AMD puts revolver to own head, pulls the trigger

I really find it truly remarkable that AMD has decided to replace Dirk Meyer – quite a man – with some glorified bean counter that came from Qimonda, for crying out loud.

Meyer, as we outline in a news story elsewhere on this virtual rag, headed up the team that produced the DEC Alpha microprocessor – a chip that’s still some way ahead of his time. And in his role at AMD, his team that worked on the Opteron turned round the company’s fortunes and gave Intel a scare that it will never forget.

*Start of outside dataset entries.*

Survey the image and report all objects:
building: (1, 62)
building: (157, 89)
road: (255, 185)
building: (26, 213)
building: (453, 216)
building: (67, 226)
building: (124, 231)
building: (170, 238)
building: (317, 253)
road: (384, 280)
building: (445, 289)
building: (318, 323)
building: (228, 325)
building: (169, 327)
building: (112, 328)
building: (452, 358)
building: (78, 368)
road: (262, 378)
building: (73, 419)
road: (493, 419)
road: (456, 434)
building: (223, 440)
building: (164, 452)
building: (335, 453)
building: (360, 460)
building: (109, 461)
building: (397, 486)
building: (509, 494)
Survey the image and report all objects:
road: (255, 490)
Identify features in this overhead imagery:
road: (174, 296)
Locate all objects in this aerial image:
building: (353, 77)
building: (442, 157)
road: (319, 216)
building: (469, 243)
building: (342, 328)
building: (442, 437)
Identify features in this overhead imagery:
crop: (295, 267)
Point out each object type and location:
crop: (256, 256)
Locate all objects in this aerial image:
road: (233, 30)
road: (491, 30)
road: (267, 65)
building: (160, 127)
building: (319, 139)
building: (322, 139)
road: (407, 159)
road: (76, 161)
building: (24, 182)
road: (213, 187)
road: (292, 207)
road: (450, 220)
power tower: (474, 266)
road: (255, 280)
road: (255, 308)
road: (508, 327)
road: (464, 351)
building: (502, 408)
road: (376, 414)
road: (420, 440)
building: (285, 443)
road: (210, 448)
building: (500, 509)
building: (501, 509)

Reaction round the web to the news has been interesting. Don Clark, at the Wall Street Journal, managed to talk to both Jerry Sanders III and to Hector Ruiz – characters as similar as cheese and chalk.

Sanders told the WSJ that disposing of Meyer was a “disgrace”, while Ruiz confined himself to the rather bland statement that he found it surprising.

What’s more surprising is that AMD is showing signs of turning itself round – it forecast a profit with gross margins of around 45 percent for its next financial quarter.

Insiders told Clark at the Journal that the board was upset that AMD wasn’t moving fast enough to make waves in the server market and for crying out loud tablet computers.  Of course AMD and Intel are like Tweedledum and Tweedledee,  except they’re more joined at the hip than those Lewis Carroll characters. If what the Journal says is true, we wouldn’t be surprised if Paul Otellini, Intel’s CEO, is hearing the same murmurs.

But the Academy of Beancounters really does not have an earthly about what you have to do if you are designing a microprocessor, and just how difficult it is. We don’t mean the circuit design and stuff, but the sheer gamble an Intel and an AMD take in launching products and anticipating whether they’ll be successful in 18 month’s time. Or not. Heck, sometimes they’re not. The Pentium 4 was a disaster and Intel put a brave face on it forever.

AMD never appears to learn from its lessons, while Intel is actually at its best when its back is against the wall.  I can hardly begin to count the times over the last 20 years when AMD managed to aim very precisely and execute very one-pointedly on shooting itself in the foot.

The prime example was an Intel Developer Forum not long after AMD launched the Opteron in New York. I met the AMD execs and they asked me what I thought Intel was making of it all.  I said what’s clear to me is that you guys have an 18 month to two year advantage over Intel. At the same time, I thought to myself inwardly that AMD was going to rest on its laurels, like it’s done before or since.